In the records below, the line with "(441, 747) none -> [254,711,271,728] 根" opens the range and the line with "[74,678,89,688] --> ->" closes it; print that range exactly and nothing else.

□ □ □ □

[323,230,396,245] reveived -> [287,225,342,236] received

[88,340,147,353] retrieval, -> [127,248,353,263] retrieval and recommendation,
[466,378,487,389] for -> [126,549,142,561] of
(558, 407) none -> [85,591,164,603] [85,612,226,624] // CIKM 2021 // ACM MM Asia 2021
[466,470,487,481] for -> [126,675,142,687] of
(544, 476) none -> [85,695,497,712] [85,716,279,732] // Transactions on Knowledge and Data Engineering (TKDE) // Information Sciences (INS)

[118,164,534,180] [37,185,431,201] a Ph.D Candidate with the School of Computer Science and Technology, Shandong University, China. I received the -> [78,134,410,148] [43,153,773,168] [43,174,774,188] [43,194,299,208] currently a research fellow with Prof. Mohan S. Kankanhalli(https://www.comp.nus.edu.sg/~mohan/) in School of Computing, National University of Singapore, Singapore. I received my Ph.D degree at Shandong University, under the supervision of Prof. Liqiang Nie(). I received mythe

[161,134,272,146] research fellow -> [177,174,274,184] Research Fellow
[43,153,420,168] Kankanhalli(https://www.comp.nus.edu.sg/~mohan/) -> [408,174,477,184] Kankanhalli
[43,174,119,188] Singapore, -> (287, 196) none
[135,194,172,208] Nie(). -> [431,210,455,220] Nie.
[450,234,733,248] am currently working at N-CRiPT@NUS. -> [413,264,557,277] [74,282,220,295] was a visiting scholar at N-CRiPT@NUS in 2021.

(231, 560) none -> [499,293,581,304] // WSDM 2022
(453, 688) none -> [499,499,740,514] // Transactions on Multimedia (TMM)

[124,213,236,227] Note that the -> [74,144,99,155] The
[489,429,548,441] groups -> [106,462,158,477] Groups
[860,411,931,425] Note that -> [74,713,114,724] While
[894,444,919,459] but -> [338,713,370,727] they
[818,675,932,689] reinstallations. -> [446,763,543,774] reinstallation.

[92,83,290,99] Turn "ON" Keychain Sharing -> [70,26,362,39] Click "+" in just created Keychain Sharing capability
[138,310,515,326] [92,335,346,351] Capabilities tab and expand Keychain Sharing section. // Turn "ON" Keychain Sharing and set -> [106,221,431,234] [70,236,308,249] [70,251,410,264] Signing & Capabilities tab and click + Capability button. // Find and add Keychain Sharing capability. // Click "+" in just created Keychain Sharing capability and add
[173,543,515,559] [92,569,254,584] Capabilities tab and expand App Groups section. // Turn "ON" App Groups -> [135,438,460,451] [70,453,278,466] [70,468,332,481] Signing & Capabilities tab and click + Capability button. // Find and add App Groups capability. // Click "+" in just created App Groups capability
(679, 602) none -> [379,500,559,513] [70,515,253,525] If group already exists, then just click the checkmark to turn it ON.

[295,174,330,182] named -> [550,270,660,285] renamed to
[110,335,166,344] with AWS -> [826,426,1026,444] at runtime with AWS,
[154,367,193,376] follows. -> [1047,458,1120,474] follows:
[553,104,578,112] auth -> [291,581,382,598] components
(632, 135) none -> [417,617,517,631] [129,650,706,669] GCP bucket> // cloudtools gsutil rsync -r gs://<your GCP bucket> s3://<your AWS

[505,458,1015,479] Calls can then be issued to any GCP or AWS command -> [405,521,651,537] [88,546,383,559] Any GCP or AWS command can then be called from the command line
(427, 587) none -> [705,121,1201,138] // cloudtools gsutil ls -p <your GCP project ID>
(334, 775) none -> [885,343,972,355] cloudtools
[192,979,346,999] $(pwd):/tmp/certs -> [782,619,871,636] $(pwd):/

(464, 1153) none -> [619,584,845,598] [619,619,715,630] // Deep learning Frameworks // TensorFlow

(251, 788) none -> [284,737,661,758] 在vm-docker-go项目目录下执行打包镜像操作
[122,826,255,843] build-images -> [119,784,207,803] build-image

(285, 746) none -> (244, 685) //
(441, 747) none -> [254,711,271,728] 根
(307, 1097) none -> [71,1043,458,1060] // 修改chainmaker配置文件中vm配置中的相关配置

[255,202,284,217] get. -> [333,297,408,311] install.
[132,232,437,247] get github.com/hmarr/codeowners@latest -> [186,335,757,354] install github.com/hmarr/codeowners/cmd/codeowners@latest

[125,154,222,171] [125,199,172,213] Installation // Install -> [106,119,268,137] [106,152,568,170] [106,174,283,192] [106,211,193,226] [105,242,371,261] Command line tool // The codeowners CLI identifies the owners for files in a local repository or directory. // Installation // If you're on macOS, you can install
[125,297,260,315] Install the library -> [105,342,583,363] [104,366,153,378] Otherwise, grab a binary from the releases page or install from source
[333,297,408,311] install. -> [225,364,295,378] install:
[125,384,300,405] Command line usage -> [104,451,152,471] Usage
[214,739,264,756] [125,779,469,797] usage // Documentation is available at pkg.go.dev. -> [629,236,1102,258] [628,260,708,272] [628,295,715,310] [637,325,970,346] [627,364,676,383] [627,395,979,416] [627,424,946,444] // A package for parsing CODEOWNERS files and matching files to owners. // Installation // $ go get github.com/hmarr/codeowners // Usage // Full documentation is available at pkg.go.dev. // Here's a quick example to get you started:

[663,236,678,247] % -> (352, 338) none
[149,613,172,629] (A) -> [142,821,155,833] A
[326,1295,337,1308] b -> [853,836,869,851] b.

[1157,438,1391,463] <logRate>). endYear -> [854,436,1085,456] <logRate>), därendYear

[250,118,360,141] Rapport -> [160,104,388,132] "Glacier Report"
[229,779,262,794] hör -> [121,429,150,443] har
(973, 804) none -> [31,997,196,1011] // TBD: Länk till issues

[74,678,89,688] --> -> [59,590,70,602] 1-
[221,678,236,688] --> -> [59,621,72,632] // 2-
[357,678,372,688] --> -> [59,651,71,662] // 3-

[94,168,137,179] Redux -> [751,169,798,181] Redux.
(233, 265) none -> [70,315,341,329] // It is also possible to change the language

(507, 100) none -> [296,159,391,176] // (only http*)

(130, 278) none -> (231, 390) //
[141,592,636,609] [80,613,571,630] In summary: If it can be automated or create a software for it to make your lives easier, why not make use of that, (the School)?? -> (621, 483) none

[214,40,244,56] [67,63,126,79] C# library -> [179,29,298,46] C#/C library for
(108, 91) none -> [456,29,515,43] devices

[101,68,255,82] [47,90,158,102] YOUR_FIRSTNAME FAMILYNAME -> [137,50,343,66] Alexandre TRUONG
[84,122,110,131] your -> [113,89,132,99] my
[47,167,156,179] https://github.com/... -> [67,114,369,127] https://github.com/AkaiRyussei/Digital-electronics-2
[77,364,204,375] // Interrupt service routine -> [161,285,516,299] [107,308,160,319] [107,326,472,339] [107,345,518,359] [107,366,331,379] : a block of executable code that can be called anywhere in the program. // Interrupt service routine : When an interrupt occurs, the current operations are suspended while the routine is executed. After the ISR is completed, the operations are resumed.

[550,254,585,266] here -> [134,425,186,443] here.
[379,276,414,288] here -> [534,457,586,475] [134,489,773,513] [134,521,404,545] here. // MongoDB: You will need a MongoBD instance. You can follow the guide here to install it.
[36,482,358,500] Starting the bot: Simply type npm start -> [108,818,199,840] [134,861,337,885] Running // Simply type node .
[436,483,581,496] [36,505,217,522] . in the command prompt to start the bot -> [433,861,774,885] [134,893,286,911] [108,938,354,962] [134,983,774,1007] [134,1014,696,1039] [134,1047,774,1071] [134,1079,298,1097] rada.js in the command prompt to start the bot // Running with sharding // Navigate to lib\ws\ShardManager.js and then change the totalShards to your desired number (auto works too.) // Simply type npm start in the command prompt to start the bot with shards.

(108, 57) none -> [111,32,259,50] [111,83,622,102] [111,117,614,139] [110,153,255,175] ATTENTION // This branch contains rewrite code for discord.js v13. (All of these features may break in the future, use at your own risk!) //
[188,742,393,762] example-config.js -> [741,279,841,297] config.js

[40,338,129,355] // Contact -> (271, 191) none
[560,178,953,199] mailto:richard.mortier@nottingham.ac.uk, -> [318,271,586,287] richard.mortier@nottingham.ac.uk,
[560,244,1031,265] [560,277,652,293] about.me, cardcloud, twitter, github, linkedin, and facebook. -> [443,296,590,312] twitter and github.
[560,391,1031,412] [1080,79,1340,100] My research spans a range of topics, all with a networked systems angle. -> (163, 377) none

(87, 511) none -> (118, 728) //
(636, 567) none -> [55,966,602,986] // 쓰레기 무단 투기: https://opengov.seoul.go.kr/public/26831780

□ □ □ □

● **Solution to this problem**
(441, 747) none -> [254,711,271,728] 根
(307, 1097) none -> [71,1043,458,1060] // 修改chainmaker配置文件中vm配置中的相关配置

[255,202,284,217] get. -> [333,297,408,311] install.
[132,232,437,247] get github.com/hmarr/codeowners@latest -> [186,335,757,354] install github.com/hmarr/codeowners/cmd/codeowners@latest

[125,154,222,171] [125,199,172,213] Installation // Install -> [106,119,268,137] [106,152,568,170] [106,174,283,192] [106,211,193,226] [105,242,371,261] Command line tool // The codeowners CLI identifies the owners for files in a local repository or directory. // Installation // If you're on macOS, you can install
[125,297,260,315] Install the library -> [105,342,583,363] [104,366,153,378] Otherwise, grab a binary from the releases page or install from source
[333,297,408,311] install. -> [225,364,295,378] install:
[125,384,300,405] Command line usage -> [104,451,152,471] Usage
[214,739,264,756] [125,779,469,797] usage // Documentation is available at pkg.go.dev. -> [629,236,1102,258] [628,260,708,272] [628,295,715,310] [637,325,970,346] [627,364,676,383] [627,395,979,416] [627,424,946,444] // A package for parsing CODEOWNERS files and matching files to owners. // Installation // $ go get github.com/hmarr/codeowners // Usage // Full documentation is available at pkg.go.dev. // Here's a quick example to get you started:

[663,236,678,247] % -> (352, 338) none
[149,613,172,629] (A) -> [142,821,155,833] A
[326,1295,337,1308] b -> [853,836,869,851] b.

[1157,438,1391,463] <logRate>). endYear -> [854,436,1085,456] <logRate>), därendYear

[250,118,360,141] Rapport -> [160,104,388,132] "Glacier Report"
[229,779,262,794] hör -> [121,429,150,443] har
(973, 804) none -> [31,997,196,1011] // TBD: Länk till issues

[74,678,89,688] --> -> [59,590,70,602] 1-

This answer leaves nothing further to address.